Did you actually meet a hardcore fan who loved Man of Steel? Like any good group of nerds, the Superman nerd contingent rejected Zack Snyder’s vision of the hero with plenty of vitriol – and plenty of their money.
Which is exactly why Snyder is not only directing the upcoming Batman vs. Superman, but Justice League as well. That’s right, a movie about the Justice League is finally happening, and it’s coming from the guy who ruined Superman because what, the character wrecked some buildings in Man of Steel just like he does in the comics?
Nerd rage appears to be subdued for now, as many seem too preoccupied with the excitement of finally seeing Batman and Superman onscreen together. But that rage might just simply be recharging, as nerds everywhere expressed plenty of anger at the casting of Ben Affleck as Batman. It takes a lot out of a nerd to express just how much he/she hates that guy.

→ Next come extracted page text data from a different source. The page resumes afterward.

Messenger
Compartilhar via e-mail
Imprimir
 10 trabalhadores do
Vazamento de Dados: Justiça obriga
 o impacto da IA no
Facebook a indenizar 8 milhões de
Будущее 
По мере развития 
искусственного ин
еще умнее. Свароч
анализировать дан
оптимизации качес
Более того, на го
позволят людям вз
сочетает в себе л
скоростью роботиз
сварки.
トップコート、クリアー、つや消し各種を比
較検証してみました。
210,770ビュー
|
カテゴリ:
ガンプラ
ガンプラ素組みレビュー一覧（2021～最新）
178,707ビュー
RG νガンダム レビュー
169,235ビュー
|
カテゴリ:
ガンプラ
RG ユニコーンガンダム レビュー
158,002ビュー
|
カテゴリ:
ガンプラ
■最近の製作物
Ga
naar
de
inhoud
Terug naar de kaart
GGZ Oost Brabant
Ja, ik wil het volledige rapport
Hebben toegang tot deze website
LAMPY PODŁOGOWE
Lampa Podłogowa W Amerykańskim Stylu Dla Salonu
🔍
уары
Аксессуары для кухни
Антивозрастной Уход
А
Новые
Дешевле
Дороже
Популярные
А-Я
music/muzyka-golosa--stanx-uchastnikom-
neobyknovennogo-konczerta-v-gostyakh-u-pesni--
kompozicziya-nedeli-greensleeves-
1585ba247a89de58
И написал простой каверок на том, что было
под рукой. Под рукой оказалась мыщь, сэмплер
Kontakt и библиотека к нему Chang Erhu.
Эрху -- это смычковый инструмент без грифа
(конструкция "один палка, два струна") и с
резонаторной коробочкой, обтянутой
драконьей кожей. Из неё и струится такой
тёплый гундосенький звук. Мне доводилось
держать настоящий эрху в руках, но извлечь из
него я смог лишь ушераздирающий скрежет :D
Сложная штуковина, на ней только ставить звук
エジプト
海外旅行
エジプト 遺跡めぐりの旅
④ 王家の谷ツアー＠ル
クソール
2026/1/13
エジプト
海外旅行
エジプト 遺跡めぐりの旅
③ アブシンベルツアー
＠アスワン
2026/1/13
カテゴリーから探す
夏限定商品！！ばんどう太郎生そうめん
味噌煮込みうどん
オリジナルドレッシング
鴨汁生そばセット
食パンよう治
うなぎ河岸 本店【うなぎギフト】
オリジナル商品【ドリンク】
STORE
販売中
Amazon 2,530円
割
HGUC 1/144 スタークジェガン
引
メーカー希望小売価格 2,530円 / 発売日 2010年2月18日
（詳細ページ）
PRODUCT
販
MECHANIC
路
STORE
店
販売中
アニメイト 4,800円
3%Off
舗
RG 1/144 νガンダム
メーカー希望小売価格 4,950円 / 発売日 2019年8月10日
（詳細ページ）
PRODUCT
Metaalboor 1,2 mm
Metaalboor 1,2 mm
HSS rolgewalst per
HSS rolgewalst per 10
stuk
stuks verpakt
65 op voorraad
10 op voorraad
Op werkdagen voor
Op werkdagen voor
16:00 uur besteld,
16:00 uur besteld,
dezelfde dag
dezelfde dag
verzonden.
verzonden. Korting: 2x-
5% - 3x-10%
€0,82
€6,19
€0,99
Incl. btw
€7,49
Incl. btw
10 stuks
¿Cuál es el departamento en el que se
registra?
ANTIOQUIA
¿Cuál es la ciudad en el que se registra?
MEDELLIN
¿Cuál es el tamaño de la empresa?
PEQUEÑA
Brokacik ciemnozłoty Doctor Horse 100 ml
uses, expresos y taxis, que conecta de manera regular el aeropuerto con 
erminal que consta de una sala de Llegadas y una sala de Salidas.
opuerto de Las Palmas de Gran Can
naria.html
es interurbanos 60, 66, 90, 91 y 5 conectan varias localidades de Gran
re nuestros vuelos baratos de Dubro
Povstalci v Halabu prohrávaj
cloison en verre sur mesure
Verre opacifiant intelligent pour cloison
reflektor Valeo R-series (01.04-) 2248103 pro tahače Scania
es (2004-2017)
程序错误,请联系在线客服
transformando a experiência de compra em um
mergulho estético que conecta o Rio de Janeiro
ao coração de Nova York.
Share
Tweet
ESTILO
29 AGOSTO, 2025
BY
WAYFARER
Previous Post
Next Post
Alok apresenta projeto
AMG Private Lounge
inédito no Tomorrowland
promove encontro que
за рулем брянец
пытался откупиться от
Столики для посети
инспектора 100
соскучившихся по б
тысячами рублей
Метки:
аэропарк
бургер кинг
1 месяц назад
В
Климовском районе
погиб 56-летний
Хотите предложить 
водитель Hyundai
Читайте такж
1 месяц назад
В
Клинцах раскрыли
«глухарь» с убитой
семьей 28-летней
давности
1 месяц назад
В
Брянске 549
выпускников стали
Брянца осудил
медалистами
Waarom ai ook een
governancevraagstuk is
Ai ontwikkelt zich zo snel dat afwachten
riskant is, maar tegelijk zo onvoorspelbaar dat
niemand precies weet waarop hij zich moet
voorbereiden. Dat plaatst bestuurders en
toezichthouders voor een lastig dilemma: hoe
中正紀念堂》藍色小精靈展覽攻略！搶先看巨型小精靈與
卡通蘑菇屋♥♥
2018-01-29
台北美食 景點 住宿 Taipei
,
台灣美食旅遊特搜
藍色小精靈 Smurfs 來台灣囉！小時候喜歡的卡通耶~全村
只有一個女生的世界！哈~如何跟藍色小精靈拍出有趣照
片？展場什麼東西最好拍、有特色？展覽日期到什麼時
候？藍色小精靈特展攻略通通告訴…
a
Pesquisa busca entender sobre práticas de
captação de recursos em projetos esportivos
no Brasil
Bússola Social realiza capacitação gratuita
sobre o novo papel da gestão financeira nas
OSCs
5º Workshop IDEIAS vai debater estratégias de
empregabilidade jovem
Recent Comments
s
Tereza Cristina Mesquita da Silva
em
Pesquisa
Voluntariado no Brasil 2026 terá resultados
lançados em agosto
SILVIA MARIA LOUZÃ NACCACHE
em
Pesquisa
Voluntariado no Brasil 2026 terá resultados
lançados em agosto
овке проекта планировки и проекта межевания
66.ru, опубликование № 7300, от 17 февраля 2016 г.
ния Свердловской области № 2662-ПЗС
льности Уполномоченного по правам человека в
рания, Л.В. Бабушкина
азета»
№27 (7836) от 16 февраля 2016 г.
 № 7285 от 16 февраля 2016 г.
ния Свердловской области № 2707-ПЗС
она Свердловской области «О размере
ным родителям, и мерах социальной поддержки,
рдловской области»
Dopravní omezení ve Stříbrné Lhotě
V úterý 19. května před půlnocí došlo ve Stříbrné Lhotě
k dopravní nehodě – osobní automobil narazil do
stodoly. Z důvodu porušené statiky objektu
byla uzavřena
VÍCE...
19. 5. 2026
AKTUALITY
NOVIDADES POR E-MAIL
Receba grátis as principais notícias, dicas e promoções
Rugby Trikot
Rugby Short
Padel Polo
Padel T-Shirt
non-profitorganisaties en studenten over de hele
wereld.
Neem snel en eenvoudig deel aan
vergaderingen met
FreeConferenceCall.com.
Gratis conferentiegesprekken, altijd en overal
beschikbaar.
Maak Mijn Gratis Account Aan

But if Batman vs. Superman disappoints, you can bet that nerd anger will reach a nuclear level that we’ve never seen before. They want a good movie about the Justice League, damn it, and they aren’t going to be cheated by some guy who had the audacity to take any liberties with Watchmen.
There are many nerds who believe that all A-list directors should line up to direct superhero movies, especially those with incalculable cultural significance (according to them). This, of course, is not reality, and Snyder will just have to do.
So if we were to measure the current rage on a colored scale, it’s sitting at yellow. Brewing, but not out of control. Give it time. The nerds will rise to the occasion, as they always do.
1 Comment
Hi Steve! If you can look beyond the de-glorified ‘nerd’ nomenclature for a second, you will find that a lot of the vitriol against MoS is not because he destroyed a few buildings – it was because the movie was utter shite. It was ‘loose stoolwater’, ‘arse-gravy of the worst kind’ (many thanks to Stephen Fry for those phrases). Reasons why it was so?
1. The origin story – Supes has one of the most classical and beautiful origin stories ever. But no, that can’t be used! They had to change it – because, otherwise, how can they make it more ‘real’ – a term which is rapidly becoming the reason behind the downfall of superhero movies. They are effin’ superheroes, they are not supposed to be ‘real’. Treat them as such and then you will have wonderful movies. Superman is not Jason Bourne. He doesn’t try out his powers for the first time when he is old enough to be the father of five, he doesn’t need to ‘come to terms’ with his abilities, for crying out loud! To see Supes fly for the first time when he is 30, is frankly horrifying – to anyone, nerd or otherwise. Superman – an itinerant worker! My ass! Thank god they didn’t show him filling out his tax returns. Maybe, they are saving that for Bat vs Supes and Wayne Corp finds out that Clark Kent is evading tax and all hell breaks loose. I will bet my bottom dollar on it.
2. The mood – in order to make it more real and gritty- they made the movie so unnecessarily grim that eventually you start laughing at the sequences. It is somewhat similar (in intent) to Wiseau’s The Room. If Wiseau had his nightmarish dialogues (Hi Mark, tearing me apart Lisa, you’re my favourite customer etc etc – in fact every single dialogue) – over here you have the laughably ridiculous plot, structure and narrative. No one will ever know why Zod asked the Pulitzer-prize winning journo to come aboard with Supes. She went there only to meet the ghost of Crowe – Mr. Papa El – a man so sad after losing his favourite Star Wars pet-ride that he haunts the alleys and by-lanes of a spaceship, and vanishes with a Max Payne-esque swish of his suit/cape/contraption.
Other supremely irritating bits –
a. Spindly legs – watch Supes and Zod again. LOL.
b. Superman’s suit – another ‘real’ change.
c. Hollywood’s favourite go-to plot point – Singularities! Whenever the plot is in doubt, create a singularity and finish the movie.
d. Superman shouting, screaming, exhaling loudly while pushing some stuff. Coughing. COUGHING. SUPERMAN FUCKING COUGHING. (when that what-can-only-be-described-as-a-metal-hydra attacked Supes over the Indian Ocean antipode when those War of World type machine was doing dubstep).
…and thousands more.
ARE YOU FUCKING KIDDING ME ZACK SNYDER?